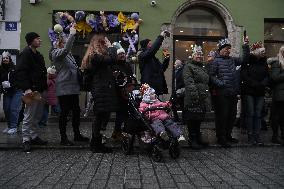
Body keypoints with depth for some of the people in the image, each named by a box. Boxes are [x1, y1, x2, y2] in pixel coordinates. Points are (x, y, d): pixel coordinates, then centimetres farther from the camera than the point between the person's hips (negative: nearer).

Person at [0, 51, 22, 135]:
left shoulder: (15, 68, -9)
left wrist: (10, 84, -20)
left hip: (16, 92, -4)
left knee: (14, 109, -8)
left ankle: (14, 127, 0)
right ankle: (9, 126, 20)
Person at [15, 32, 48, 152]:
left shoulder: (38, 55, 19)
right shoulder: (25, 53, -9)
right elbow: (20, 72, -18)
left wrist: (45, 85, 16)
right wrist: (26, 88, -25)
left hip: (39, 90, 9)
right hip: (31, 91, -9)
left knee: (37, 115, 15)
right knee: (29, 116, -3)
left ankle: (33, 136, 26)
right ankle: (26, 140, 5)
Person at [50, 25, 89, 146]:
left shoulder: (67, 54, 19)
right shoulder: (56, 53, -7)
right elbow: (66, 49, -28)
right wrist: (71, 34, -28)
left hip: (73, 88, 9)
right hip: (64, 88, -9)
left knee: (76, 111, 12)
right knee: (64, 113, -4)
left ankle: (77, 135, 23)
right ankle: (63, 138, 4)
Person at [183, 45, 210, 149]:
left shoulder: (203, 68, 23)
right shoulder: (188, 66, -4)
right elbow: (189, 82, -16)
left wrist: (207, 95, 21)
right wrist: (194, 94, -24)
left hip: (203, 99, 8)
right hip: (193, 99, -8)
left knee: (199, 119, 15)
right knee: (192, 119, -4)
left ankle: (198, 138, 25)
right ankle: (192, 140, 5)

# WORK ITEM:
Please repeat every record above exactly, leaving the pictures out.

# SOLUTION:
Body keypoints with depth for some of the people in the image, each named by a box. Boxes are [x1, y1, x2, y2] in pixel coordinates. Points are (x, y, d): pixel coordinates, then centimetres farther from the camera than the point between the person's hips (negative: nearer).

Person at [0, 51, 22, 135]:
left shoulder: (15, 68, -9)
left wrist: (10, 84, -20)
left hip: (16, 92, -4)
left knee: (14, 109, -8)
left ankle: (14, 127, 0)
right ankle: (9, 126, 20)
Person at [15, 32, 48, 152]:
left shoulder: (38, 55, 19)
right shoulder: (25, 53, -9)
right elbow: (20, 72, -18)
left wrist: (45, 85, 16)
right wrist: (26, 88, -25)
left hip: (39, 90, 9)
right hip: (31, 91, -9)
left knee: (37, 115, 15)
right knee: (29, 116, -3)
left ankle: (33, 136, 26)
right ankle: (26, 140, 5)
Person at [50, 25, 89, 146]:
left shoulder: (67, 54, 19)
right shoulder: (56, 53, -7)
right elbow: (66, 49, -28)
right wrist: (71, 34, -28)
left hip: (73, 88, 9)
right hip: (64, 88, -9)
left knee: (76, 111, 12)
right knee: (64, 113, -4)
left ankle: (77, 135, 23)
right ankle: (63, 138, 4)
Person at [183, 45, 210, 149]:
left shoulder: (203, 68, 23)
right shoulder: (188, 66, -4)
right elbow: (189, 82, -16)
left wrist: (207, 95, 21)
right wrist: (194, 94, -24)
left hip: (203, 99, 8)
right hip: (193, 99, -8)
left knee: (199, 119, 15)
right knee: (192, 119, -4)
left ankle: (198, 138, 25)
right ankle: (192, 140, 5)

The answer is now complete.